Он тогда протянул к ней руки, хотел обнять её, сказать, что всё будет хорошо. Но она отшатнулась. В её глазах был страх. Не тот страх, который он диагностировал как паранойю. Другой. Страх перед ним. Перед тем, как он снова превратит её в случай из учебника.
- Ты боишься, что я права, - сказала она тихо. - Что если я не больна, то весь твой мир - это карточный домик. И ты сжигаешь меня, чтобы не дать ему рухнуть.
Она ушла. И он остался один в этом огромном доме, где каждый уголок напоминал о ней - о её духах, о её смехе, о том, как она прятала записки по всему дому с фразами: «Я жду на кухне», «Посмотри под кроватью», «Слишком холодно, продолжай искать», «Еще чуть-чуть и ты получишь свой подарок», и как в конце этой игры он непременно находил Элеонору в разных местах дома в её прозрачной ночнушке, которая неохотно скрывала ее обнаженное тело.
Торн вновь налил себе виски и сделал ещё один глоток.

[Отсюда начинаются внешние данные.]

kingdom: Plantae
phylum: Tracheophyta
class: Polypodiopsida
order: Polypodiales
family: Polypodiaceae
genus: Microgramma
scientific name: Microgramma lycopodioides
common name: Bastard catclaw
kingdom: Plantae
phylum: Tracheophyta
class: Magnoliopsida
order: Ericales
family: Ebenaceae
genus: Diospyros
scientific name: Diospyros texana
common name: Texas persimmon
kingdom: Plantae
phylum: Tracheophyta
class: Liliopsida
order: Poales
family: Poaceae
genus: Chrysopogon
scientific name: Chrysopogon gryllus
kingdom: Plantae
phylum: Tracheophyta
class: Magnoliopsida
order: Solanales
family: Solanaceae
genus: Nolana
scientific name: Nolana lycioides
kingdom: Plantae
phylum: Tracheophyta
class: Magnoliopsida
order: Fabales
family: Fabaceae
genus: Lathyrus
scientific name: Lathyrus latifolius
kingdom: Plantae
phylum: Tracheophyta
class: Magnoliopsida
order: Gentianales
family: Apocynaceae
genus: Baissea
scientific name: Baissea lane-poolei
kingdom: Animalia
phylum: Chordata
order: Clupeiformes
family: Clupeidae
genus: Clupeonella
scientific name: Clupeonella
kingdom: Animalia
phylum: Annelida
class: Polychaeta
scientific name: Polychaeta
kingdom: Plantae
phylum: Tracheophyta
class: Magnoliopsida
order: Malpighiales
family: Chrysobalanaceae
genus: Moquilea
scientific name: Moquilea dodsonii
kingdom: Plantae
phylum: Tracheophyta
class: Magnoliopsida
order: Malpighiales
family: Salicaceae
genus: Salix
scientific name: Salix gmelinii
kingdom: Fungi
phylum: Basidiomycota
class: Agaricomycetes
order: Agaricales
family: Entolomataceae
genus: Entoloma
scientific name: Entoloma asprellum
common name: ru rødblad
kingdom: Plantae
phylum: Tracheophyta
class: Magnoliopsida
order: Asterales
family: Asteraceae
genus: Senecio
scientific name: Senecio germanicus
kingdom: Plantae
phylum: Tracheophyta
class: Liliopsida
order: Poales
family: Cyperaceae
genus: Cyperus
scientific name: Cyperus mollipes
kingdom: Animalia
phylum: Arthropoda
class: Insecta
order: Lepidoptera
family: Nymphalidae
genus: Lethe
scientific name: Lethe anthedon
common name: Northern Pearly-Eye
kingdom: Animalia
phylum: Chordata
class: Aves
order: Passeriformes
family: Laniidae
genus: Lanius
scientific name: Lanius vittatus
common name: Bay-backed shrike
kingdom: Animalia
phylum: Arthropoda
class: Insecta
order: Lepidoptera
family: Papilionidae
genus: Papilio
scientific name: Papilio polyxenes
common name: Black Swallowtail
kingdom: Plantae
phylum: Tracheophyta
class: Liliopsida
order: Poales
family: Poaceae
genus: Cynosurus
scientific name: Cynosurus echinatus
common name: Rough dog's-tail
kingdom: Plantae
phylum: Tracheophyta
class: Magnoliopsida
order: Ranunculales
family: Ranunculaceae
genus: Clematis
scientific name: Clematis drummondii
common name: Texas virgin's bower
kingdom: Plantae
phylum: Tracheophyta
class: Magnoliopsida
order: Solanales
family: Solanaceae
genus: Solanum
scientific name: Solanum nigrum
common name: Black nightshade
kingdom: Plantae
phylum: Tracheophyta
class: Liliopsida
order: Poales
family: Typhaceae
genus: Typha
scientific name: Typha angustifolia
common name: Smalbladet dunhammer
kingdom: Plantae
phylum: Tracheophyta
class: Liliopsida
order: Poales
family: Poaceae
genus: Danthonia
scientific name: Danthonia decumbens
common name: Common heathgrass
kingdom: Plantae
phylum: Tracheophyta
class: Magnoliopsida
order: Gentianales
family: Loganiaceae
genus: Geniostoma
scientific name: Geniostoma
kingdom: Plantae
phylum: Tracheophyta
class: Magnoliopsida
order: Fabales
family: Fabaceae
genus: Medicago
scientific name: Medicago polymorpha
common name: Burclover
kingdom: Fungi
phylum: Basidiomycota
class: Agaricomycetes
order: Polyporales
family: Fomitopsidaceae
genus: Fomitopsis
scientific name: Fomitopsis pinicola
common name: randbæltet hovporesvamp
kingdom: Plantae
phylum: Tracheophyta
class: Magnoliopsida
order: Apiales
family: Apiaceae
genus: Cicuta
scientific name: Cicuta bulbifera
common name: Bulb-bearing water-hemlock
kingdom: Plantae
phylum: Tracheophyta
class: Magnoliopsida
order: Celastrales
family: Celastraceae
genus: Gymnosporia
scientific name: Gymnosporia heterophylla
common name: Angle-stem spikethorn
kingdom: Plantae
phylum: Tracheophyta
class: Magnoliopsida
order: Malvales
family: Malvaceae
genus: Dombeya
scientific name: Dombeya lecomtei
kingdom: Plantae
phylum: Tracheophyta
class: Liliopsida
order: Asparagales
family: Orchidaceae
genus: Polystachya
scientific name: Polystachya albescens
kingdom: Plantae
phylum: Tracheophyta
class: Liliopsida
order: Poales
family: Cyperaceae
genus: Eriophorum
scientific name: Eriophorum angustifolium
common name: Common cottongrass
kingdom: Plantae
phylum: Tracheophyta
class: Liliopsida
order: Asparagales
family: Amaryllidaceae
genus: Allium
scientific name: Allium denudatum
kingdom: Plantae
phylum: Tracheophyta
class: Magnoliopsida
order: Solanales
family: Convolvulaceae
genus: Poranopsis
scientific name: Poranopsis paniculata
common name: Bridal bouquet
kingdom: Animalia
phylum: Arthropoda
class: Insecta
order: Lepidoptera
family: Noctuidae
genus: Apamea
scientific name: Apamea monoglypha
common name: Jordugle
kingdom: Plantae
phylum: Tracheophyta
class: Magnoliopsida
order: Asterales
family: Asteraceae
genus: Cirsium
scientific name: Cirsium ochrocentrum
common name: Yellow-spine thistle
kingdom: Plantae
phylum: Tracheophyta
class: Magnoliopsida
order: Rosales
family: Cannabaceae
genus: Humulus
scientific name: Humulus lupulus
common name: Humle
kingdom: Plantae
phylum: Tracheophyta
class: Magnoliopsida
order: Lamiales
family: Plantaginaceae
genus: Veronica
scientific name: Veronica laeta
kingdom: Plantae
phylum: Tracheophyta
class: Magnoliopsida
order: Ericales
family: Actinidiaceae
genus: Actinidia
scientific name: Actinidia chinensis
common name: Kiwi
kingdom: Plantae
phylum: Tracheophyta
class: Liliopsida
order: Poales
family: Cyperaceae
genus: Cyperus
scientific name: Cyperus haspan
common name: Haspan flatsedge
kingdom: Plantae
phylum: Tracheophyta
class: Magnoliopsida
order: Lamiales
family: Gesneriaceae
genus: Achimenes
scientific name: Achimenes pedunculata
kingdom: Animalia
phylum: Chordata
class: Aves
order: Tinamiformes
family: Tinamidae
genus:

Бутылка была практически пуста. Часы на тумбочке показывали половину второго ночи. Он должен был уснуть. В восемь утра у него был первый пациент - миссис Хартли, пожилая женщина с тревожным расстройством. Ему нужно было обязательно быть в форме, собранным и с ясным умом. Но он не мог уснуть.
Мысли метались, как пчёлы в улье, который кто-то потревожил. Он перебирал в голове каждую встречу с Джеймсом, каждое слово, каждый жест. Он пытался найти тот момент, где он мог бы всё исправить. Но момента не находил.